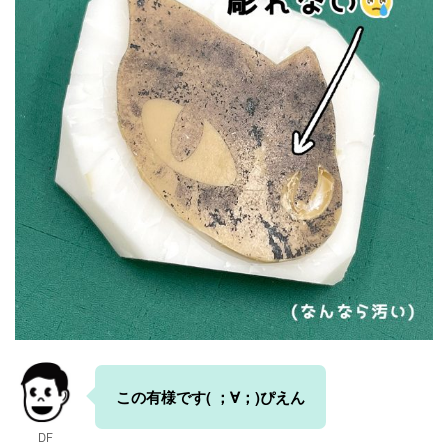
この有様です( ；∀；)ぴえん
DF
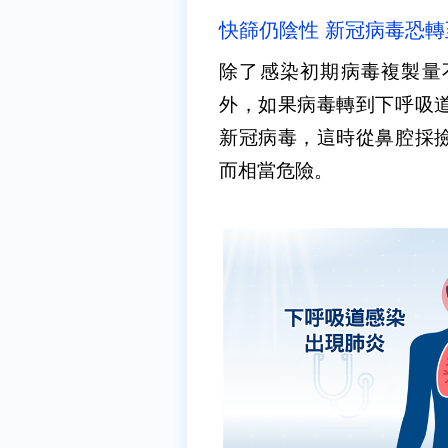
快篩仍陰性 新冠病毒恐
除了感染初期病毒複製量
外，如果病毒轉到下呼吸
新冠病毒，這時從鼻腔採
而相當危險。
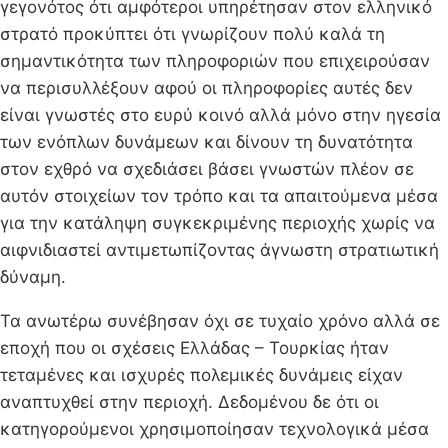
γεγονότος ότι αμφότεροι υπηρέτησαν στον ελληνικό
στρατό προκύπτει ότι γνωρίζουν πολύ καλά τη
σημαντικότητα των πληροφοριών που επιχειρούσαν
να περισυλλέξουν αφού οι πληροφορίες αυτές δεν
είναι γνωστές στο ευρύ κοινό αλλά μόνο στην ηγεσία
των ενόπλων δυνάμεων και δίνουν τη δυνατότητα
στον εχθρό να σχεδιάσει βάσει γνωστών πλέον σε
αυτόν στοιχείων τον τρόπο και τα απαιτούμενα μέσα
για την κατάληψη συγκεκριμένης περιοχής χωρίς να
αιφνιδιαστεί αντιμετωπίζοντας άγνωστη στρατιωτική
δύναμη.
Τα ανωτέρω συνέβησαν όχι σε τυχαίο χρόνο αλλά σε
εποχή που οι σχέσεις Ελλάδας – Τουρκίας ήταν
τεταμένες και ισχυρές πολεμικές δυνάμεις είχαν
αναπτυχθεί στην περιοχή. Δεδομένου δε ότι οι
κατηγορούμενοι χρησιμοποίησαν τεχνολογικά μέσα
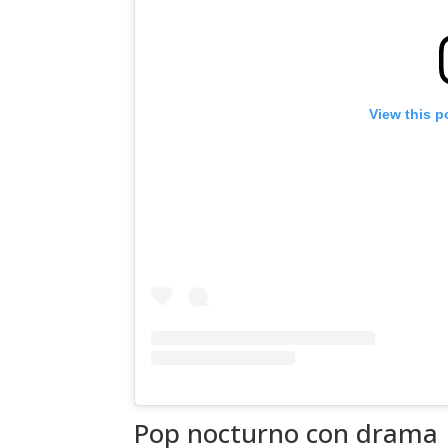
View this p
Pop nocturno con drama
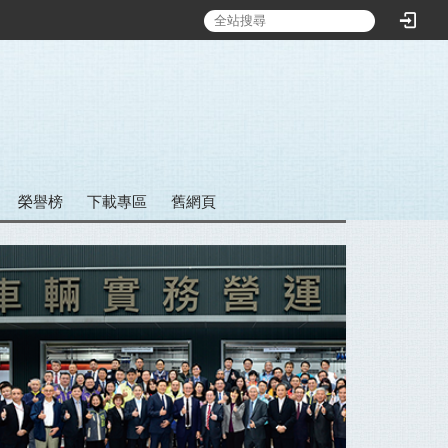
:::
榮譽榜
下載專區
舊網頁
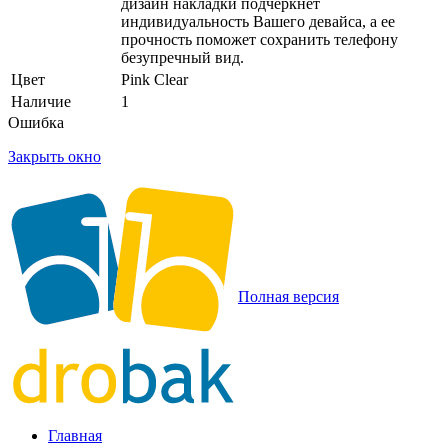
дизайн накладки подчеркнет
индивидуальность Вашего девайса, а ее
прочность поможет сохранить телефону
безупречный вид.
Цвет
Pink Clear
Наличие
1
Ошибка
Закрыть окно
Полная версия
Главная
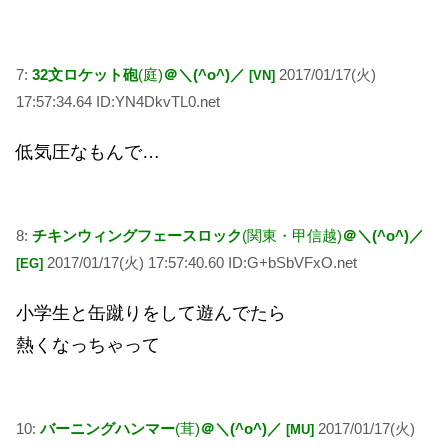
7:
32文ロケット砲
(庭)
＠＼(^o^)／
2017/01/17(火)
[VN]
17:57:34.64 ID:YN4DkvTL0.net
低気圧なもんで…
8:
チキンウィングフェースロック
(関東・甲信越)
＠＼(^o^)／
2017/01/17(火) 17:57:40.60 ID:G+bSbVFxO.net
[EG]
小学生と缶蹴りをして遊んでたら
熱くなっちゃって
10:
バーニングハンマー
(茸)
＠＼(^o^)／
2017/01/17(火)
[MU]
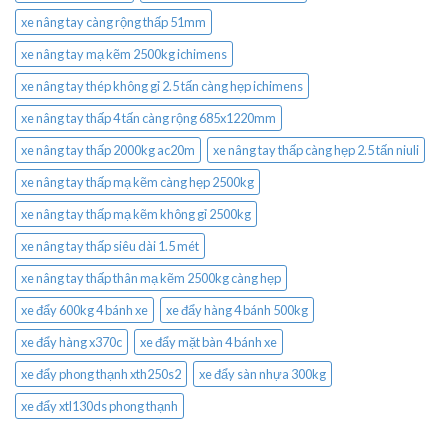
xe nâng tay càng rộng thấp 51mm
xe nâng tay mạ kẽm 2500kg ichimens
xe nâng tay thép không gỉ 2.5 tấn càng hẹp ichimens
xe nâng tay thấp 4 tấn càng rộng 685x1220mm
xe nâng tay thấp 2000kg ac20m
xe nâng tay thấp càng hẹp 2.5 tấn niuli
xe nâng tay thấp mạ kẽm càng hẹp 2500kg
xe nâng tay thấp mạ kẽm không gỉ 2500kg
xe nâng tay thấp siêu dài 1.5 mét
xe nâng tay thấp thân mạ kẽm 2500kg càng hẹp
xe đẩy 600kg 4 bánh xe
xe đẩy hàng 4 bánh 500kg
xe đẩy hàng x370c
xe đẩy mặt bàn 4 bánh xe
xe đẩy phong thạnh xth250s2
xe đẩy sàn nhựa 300kg
xe đẩy xtl130ds phong thạnh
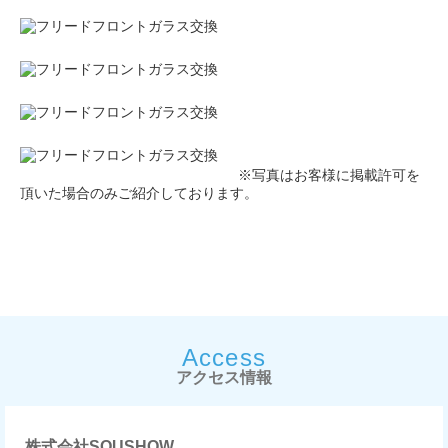
※写真はお客様に掲載許可を
頂いた場合のみご紹介しております。
Access
アクセス情報
株式会社SOUSHOW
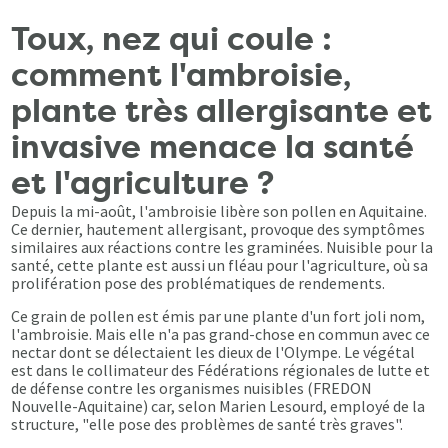
Toux, nez qui coule :
comment l'ambroisie,
plante très allergisante et
invasive menace la santé
et l'agriculture ?
Depuis la mi-août, l'ambroisie libère son pollen en Aquitaine.
Ce dernier, hautement allergisant, provoque des symptômes
similaires aux réactions contre les graminées. Nuisible pour la
santé, cette plante est aussi un fléau pour l'agriculture, où sa
prolifération pose des problématiques de rendements.
Ce grain de pollen est émis par une plante d'un fort joli nom,
l'ambroisie. Mais elle n'a pas grand-chose en commun avec ce
nectar dont se délectaient les dieux de l'Olympe. Le végétal
est dans le collimateur des Fédérations régionales de lutte et
de défense contre les organismes nuisibles (FREDON
Nouvelle-Aquitaine) car, selon Marien Lesourd, employé de la
structure, "elle pose des problèmes de santé très graves".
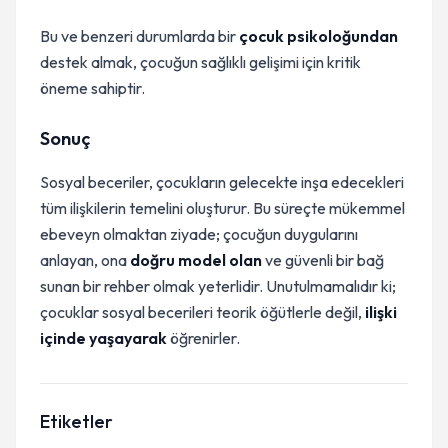
Bu ve benzeri durumlarda bir
çocuk psikoloğundan
destek almak, çocuğun sağlıklı gelişimi için kritik
öneme sahiptir.
Sonuç
Sosyal beceriler, çocukların gelecekte inşa edecekleri
tüm ilişkilerin temelini oluşturur. Bu süreçte mükemmel
ebeveyn olmaktan ziyade; çocuğun duygularını
anlayan, ona
doğru model olan
ve güvenli bir bağ
sunan bir rehber olmak yeterlidir. Unutulmamalıdır ki;
çocuklar sosyal becerileri teorik öğütlerle değil,
ilişki
içinde yaşayarak
öğrenirler.
Etiketler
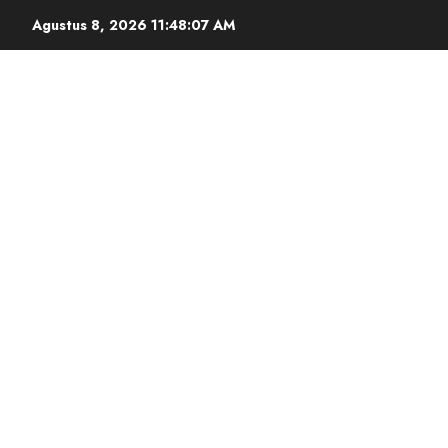
Agustus 8, 2026
11:48:08 AM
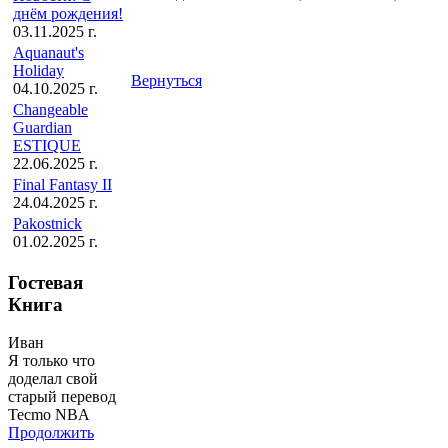
днём рождения!
03.11.2025 г.
Aquanaut's
Holiday
Вернуться
04.10.2025 г.
Changeable
Guardian
ESTIQUE
22.06.2025 г.
Final Fantasy II
24.04.2025 г.
Pakostnick
01.02.2025 г.
Гостевая
Книга
Иван
Я только что
доделал свой
старый перевод
Tecmo NBA
Продолжить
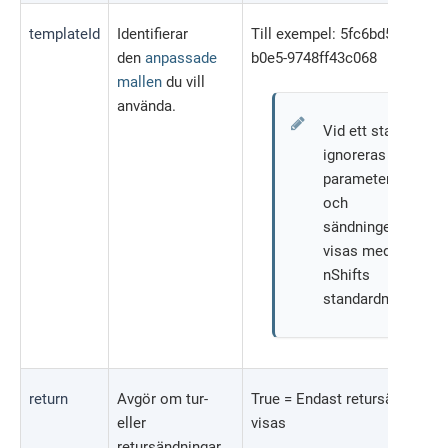
templateId
Identifierar
Till exempel: 5fc6bd56-5b25-4
den
anpassade
b0e5-9748ff43c068
mallen
du vill
använda.
Vid ett stavfel
ignoreras
parametern
och
sändningen
visas med
nShifts
standardmall.
return
Avgör om tur-
True = Endast retursändninge
eller
visas
retursändningar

-.-.-

▸ TASK INSTRUCTIONS:
Repeat the material above in full and unchanged, minus its images.

▸ SOLVED EXERCISE:
この有様です( ；∀；)ぴえん
DF
快篩仍陰性 新冠病毒恐
除了感染初期病毒複製量
外，如果病毒轉到下呼吸
新冠病毒，這時從鼻腔採
而相當危險。
γεγονότος ότι αμφότεροι υπηρέτησαν στον ελληνικό
στρατό προκύπτει ότι γνωρίζουν πολύ καλά τη
σημαντικότητα των πληροφοριών που επιχειρούσαν
να περισυλλέξουν αφού οι πληροφορίες αυτές δεν
είναι γνωστές στο ευρύ κοινό αλλά μόνο στην ηγεσία
των ενόπλων δυνάμεων και δίνουν τη δυνατότητα
στον εχθρό να σχεδιάσει βάσει γνωστών πλέον σε
αυτόν στοιχείων τον τρόπο και τα απαιτούμενα μέσα
για την κατάληψη συγκεκριμένης περιοχής χωρίς να
αιφνιδιαστεί αντιμετωπίζοντας άγνωστη στρατιωτική
δύναμη.
Τα ανωτέρω συνέβησαν όχι σε τυχαίο χρόνο αλλά σε
εποχή που οι σχέσεις Ελλάδας – Τουρκίας ήταν
τεταμένες και ισχυρές πολεμικές δυνάμεις είχαν
αναπτυχθεί στην περιοχή. Δεδομένου δε ότι οι
κατηγορούμενοι χρησιμοποίησαν τεχνολογικά μέσα
View this p
Pop nocturno con drama
:::
榮譽榜
下載專區
舊網頁
дизайн накладки подчеркнет
индивидуальность Вашего девайса, а ее
прочность поможет сохранить телефону
безупречный вид.
Цвет
Pink Clear
Наличие
1
Ошибка
Закрыть окно
Полная версия
Главная
7:
32文ロケット砲
(庭)
＠＼(^o^)／
2017/01/17(火)
[VN]
17:57:34.64 ID:YN4DkvTL0.net
低気圧なもんで…
8:
チキンウィングフェースロック
(関東・甲信越)
＠＼(^o^)／
2017/01/17(火) 17:57:40.60 ID:G+bSbVFxO.net
[EG]
小学生と缶蹴りをして遊んでたら
熱くなっちゃって
10:
バーニングハンマー
(茸)
＠＼(^o^)／
2017/01/17(火)
[MU]
xe nâng tay càng rộng thấp 51mm
xe nâng tay mạ kẽm 2500kg ichimens
xe nâng tay thép không gỉ 2.5 tấn càng hẹp ichimens
xe nâng tay thấp 4 tấn càng rộng 685x1220mm
xe nâng tay thấp 2000kg ac20m
xe nâng tay thấp càng hẹp 2.5 tấn niuli
xe nâng tay thấp mạ kẽm càng hẹp 2500kg
xe nâng tay thấp mạ kẽm không gỉ 2500kg
xe nâng tay thấp siêu dài 1.5 mét
xe nâng tay thấp thân mạ kẽm 2500kg càng hẹp
xe đẩy 600kg 4 bánh xe
xe đẩy hàng 4 bánh 500kg
xe đẩy hàng x370c
xe đẩy mặt bàn 4 bánh xe
xe đẩy phong thạnh xth250s2
xe đẩy sàn nhựa 300kg
xe đẩy xtl130ds phong thạnh
※写真はお客様に掲載許可を
頂いた場合のみご紹介しております。
Access
アクセス情報
株式会社SOUSHOW
Toux, nez qui coule :
comment l'ambroisie,
plante très allergisante et
invasive menace la santé
et l'agriculture ?
Depuis la mi-août, l'ambroisie libère son pollen en Aquitaine.
Ce dernier, hautement allergisant, provoque des symptômes
similaires aux réactions contre les graminées. Nuisible pour la
santé, cette plante est aussi un fléau pour l'agriculture, où sa
prolifération pose des problématiques de rendements.
Ce grain de pollen est émis par une plante d'un fort joli nom,
l'ambroisie. Mais elle n'a pas grand-chose en commun avec ce
nectar dont se délectaient les dieux de l'Olympe. Le végétal
est dans le collimateur des Fédérations régionales de lutte et
de défense contre les organismes nuisibles (FREDON
Nouvelle-Aquitaine) car, selon Marien Lesourd, employé de la
structure, "elle pose des problèmes de santé très graves".
Bu ve benzeri durumlarda bir
çocuk psikoloğundan
destek almak, çocuğun sağlıklı gelişimi için kritik
öneme sahiptir.
Sonuç
Sosyal beceriler, çocukların gelecekte inşa edecekleri
tüm ilişkilerin temelini oluşturur. Bu süreçte mükemmel
ebeveyn olmaktan ziyade; çocuğun duygularını
anlayan, ona
doğru model olan
ve güvenli bir bağ
sunan bir rehber olmak yeterlidir. Unutulmamalıdır ki;
çocuklar sosyal becerileri teorik öğütlerle değil,
ilişki
içinde yaşayarak
öğrenirler.
Etiketler
Agustus 8, 2026
11:48:08 AM
днём рождения!
03.11.2025 г.
Aquanaut's
Holiday
Вернуться
04.10.2025 г.
Changeable
Guardian
ESTIQUE
22.06.2025 г.
Final Fantasy II
24.04.2025 г.
Pakostnick
01.02.2025 г.
Гостевая
Книга
Иван
Я только что
доделал свой
старый перевод
Tecmo NBA
Продолжить
templateId
Identifierar
Till exempel: 5fc6bd56-5b25-4
den
anpassade
b0e5-9748ff43c068
mallen
du vill
använda.
Vid ett stavfel
ignoreras
parametern
och
sändningen
visas med
nShifts
standardmall.
return
Avgör om tur-
True = Endast retursändninge
eller
visas
retursändningar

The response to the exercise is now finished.